#### REQUIREMENTS
Could you write everything in the material from the line containing "Rendered at 2001 by 1125 pixels." down to the line containing "text_box Summary —", both included, as a JSON list of strings with one string per line and no blank lines?

#### INPUT FOR THIS TASK
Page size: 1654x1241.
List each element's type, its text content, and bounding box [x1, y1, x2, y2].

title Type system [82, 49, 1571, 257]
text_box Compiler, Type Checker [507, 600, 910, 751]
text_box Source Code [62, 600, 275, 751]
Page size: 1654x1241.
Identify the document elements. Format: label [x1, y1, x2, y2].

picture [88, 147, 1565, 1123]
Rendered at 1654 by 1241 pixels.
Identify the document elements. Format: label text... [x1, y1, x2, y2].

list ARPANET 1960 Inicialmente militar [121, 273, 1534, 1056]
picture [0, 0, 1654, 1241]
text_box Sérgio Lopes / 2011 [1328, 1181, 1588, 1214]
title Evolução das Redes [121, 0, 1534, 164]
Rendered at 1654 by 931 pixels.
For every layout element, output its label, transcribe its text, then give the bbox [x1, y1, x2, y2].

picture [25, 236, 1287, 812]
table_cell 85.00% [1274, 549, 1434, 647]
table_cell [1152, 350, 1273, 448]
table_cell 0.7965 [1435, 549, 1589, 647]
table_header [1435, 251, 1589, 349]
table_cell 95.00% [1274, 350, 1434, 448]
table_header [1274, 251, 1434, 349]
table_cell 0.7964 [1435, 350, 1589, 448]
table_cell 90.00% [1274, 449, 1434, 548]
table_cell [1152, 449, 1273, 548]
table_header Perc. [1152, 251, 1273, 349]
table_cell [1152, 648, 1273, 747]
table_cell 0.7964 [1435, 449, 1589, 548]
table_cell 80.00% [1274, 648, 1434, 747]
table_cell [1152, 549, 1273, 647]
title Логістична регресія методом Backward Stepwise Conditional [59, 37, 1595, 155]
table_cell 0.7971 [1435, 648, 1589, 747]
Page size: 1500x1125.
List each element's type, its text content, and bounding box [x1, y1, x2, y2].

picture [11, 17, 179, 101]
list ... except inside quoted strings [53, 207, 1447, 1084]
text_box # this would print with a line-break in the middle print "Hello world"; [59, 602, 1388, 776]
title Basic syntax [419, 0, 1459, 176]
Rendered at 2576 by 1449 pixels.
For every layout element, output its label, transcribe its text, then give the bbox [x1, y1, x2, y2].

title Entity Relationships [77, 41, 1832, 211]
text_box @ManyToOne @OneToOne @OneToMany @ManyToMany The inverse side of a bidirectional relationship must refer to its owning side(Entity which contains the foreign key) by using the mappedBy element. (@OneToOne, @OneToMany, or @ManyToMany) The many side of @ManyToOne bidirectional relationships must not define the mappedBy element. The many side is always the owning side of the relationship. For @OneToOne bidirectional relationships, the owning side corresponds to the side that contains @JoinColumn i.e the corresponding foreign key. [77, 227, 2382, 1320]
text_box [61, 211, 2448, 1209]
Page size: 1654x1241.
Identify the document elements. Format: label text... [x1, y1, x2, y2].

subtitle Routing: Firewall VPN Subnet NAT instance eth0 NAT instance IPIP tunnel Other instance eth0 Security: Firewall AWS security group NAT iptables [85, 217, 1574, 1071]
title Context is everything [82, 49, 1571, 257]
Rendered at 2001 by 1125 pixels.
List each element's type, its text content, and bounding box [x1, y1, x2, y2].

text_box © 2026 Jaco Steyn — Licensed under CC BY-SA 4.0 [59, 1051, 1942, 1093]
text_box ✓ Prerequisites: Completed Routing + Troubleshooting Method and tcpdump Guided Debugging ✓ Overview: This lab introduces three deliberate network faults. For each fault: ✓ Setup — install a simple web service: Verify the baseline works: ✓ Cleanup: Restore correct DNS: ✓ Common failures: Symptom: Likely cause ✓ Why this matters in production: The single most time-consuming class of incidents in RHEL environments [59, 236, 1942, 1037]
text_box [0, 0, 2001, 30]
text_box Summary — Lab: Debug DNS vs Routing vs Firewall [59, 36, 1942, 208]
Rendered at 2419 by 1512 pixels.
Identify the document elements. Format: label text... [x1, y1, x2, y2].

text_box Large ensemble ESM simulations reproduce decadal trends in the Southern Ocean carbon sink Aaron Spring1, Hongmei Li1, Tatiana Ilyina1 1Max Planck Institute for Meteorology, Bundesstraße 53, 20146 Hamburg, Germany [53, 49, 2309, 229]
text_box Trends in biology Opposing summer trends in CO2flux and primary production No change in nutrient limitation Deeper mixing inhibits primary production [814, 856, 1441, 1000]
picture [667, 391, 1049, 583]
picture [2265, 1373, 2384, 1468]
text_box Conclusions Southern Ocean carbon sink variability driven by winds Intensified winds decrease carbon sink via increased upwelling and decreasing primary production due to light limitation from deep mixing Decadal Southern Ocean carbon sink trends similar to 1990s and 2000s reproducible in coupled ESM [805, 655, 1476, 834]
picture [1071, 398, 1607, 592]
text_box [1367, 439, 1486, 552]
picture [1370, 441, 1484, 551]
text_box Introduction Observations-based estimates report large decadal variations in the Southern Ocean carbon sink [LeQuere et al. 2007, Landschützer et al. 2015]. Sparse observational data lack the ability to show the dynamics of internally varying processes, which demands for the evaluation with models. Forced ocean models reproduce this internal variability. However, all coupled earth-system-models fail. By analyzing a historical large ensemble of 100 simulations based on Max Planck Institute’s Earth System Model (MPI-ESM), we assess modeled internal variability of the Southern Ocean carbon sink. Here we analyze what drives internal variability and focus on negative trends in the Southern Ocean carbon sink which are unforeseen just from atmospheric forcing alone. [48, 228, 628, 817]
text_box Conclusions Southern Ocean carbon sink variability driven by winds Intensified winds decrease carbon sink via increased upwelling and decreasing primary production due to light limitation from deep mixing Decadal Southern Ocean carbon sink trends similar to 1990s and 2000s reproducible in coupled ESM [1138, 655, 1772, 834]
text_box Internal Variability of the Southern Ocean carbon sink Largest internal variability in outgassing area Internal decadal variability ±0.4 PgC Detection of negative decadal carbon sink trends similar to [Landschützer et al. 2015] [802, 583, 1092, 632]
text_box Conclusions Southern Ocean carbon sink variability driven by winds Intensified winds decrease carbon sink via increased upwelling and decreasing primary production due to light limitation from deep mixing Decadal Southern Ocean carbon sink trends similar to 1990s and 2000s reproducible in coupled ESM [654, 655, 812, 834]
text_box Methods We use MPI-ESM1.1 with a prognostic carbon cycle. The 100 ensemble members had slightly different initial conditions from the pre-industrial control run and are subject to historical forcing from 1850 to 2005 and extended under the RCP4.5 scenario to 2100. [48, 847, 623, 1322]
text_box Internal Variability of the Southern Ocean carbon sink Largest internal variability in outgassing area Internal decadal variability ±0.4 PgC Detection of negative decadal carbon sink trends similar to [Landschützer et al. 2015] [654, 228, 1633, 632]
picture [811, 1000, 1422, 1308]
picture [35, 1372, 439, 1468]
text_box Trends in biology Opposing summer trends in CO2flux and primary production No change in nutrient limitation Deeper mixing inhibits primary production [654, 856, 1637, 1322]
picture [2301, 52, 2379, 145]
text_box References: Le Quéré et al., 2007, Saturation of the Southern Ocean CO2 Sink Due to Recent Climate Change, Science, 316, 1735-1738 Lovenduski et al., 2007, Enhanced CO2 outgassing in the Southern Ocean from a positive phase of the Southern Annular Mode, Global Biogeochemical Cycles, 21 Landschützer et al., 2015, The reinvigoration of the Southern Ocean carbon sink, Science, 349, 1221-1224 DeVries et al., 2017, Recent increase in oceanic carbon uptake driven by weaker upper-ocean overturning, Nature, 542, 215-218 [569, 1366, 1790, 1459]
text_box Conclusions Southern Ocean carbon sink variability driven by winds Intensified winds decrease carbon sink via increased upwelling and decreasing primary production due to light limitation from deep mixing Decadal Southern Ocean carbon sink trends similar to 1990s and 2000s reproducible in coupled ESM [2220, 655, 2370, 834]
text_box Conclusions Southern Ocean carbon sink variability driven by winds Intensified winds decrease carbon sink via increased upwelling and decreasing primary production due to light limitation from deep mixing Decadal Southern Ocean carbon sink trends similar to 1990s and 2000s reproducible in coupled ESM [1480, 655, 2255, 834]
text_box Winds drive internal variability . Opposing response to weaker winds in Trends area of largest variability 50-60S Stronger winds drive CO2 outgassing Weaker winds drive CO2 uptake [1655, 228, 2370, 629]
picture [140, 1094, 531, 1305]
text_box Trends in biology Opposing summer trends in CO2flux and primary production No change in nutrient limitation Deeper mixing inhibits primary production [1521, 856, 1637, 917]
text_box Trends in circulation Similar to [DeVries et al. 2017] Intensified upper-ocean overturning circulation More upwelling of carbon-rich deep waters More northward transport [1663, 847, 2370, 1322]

#### RESULT FOR THIS TASK
[
  "Rendered at 2001 by 1125 pixels.",
  "List each element's type, its text content, and bounding box [x1, y1, x2, y2].",
  "text_box © 2026 Jaco Steyn — Licensed under CC BY-SA 4.0 [59, 1051, 1942, 1093]",
  "text_box ✓ Prerequisites: Completed Routing + Troubleshooting Method and tcpdump Guided Debugging ✓ Overview: This lab introduces three deliberate network faults. For each fault: ✓ Setup — install a simple web service: Verify the baseline works: ✓ Cleanup: Restore correct DNS: ✓ Common failures: Symptom: Likely cause ✓ Why this matters in production: The single most time-consuming class of incidents in RHEL environments [59, 236, 1942, 1037]",
  "text_box [0, 0, 2001, 30]",
  "text_box Summary — Lab: Debug DNS vs Routing vs Firewall [59, 36, 1942, 208]"
]